The government’s move of initiating a vaccination drive for those above 18 years of age will boost the construction activities as it will help the labourers to get vaccinated at the earliest. It will also make labourers feel safe & eventually reduce migration.


Post-phase-4 of lockdown, the realty sector slowly began its operations, and there came 2021, which seemed to be the year of recovery as COVID-19 vaccines were developed. But the happiness was short-lived as the pandemic’s 2nd wave gushed in, putting the developers and financial institutions in cautious mode. The resurgence of the pandemic has compelled financial institutions to avoid risky investments, adding to the woes of the real estate sector already suffering from a liquidity crisis. But it’s not all dark and gloomy for the realty sector like it’s said, “A smooth sea never made a skilled sailor” – Franklin D. Roosevelt. The realisation of the importance of owning a home in the consumers’ mind during COVID-19 can play an important role in increased residential property sales. Once the government accomplishes its goal to vaccinate its over 1.3 billion population and the fear of COVID-19 diminishes, there are high chances for the realty sector to experience market equilibrium.
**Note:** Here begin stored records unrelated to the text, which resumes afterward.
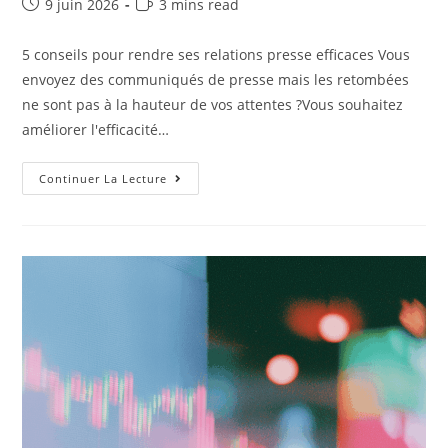
9 juin 2026
3 mins read
5 conseils pour rendre ses relations presse efficaces Vous
envoyez des communiqués de presse mais les retombées
ne sont pas à la hauteur de vos attentes ?Vous souhaitez
améliorer l'efficacité…
Continuer La Lecture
Points supporting this stamen are

  1. People may return to work, thus increasing the demand for commercial spaces;
  2. Increased e-commerce may lead to increased demand for industrial units to store inventory;
  3. Pandemic has turned many employed professionals into entrepreneurs, this may lead to a rise in demand for retail spaces;
  4. Virtual site visits have lured and made it possible for NRIs to invest back home;
  5. Low-interest rates (home loan interest rates are at below 7% now) and high tax exemption (rebate against home loan interest payment is as high as Rs 3.50 lakhs per annum) can make the option of owning a home attractive over renting;
  6. Many people, especially professionals who have permanently decided to return to their hometowns, who were earlier living on rent in Tier-1 metro cities like Mumbai, Bengaluru, Delhi etc. will look to buy homes, and finding employment in their hometown. Thus, increasing the demand for commercial, residential and retail spaces in Tier-2 cities.
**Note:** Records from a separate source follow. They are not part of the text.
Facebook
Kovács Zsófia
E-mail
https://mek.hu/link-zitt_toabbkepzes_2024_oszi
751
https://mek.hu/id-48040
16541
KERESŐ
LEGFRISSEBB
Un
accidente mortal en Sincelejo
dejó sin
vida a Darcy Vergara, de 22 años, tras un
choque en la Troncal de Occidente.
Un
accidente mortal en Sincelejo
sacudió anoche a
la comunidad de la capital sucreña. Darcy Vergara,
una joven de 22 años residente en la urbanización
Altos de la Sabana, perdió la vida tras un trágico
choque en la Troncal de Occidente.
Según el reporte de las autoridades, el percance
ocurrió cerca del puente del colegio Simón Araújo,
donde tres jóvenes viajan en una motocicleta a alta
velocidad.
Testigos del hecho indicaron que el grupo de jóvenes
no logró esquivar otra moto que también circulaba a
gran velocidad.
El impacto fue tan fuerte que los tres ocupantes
Having mentioned that, here we are seeing the glass half full, but if we look at the half-empty glass, the pandemic has led to job losses and pay cuts, and the entire population is yet to be vaccinated. So we will be able to see a clear picture once the pandemic is tamed and the infection rate declines. Till then, it’s all about the wait-and-watch approach.
Disclaimer: The views expressed above are for informational purposes only based on industry reports and related news stories. Ashar Group does not guarantee the accuracy, completeness, or reliability of the information and shall not be held responsible for any action taken based on the published information.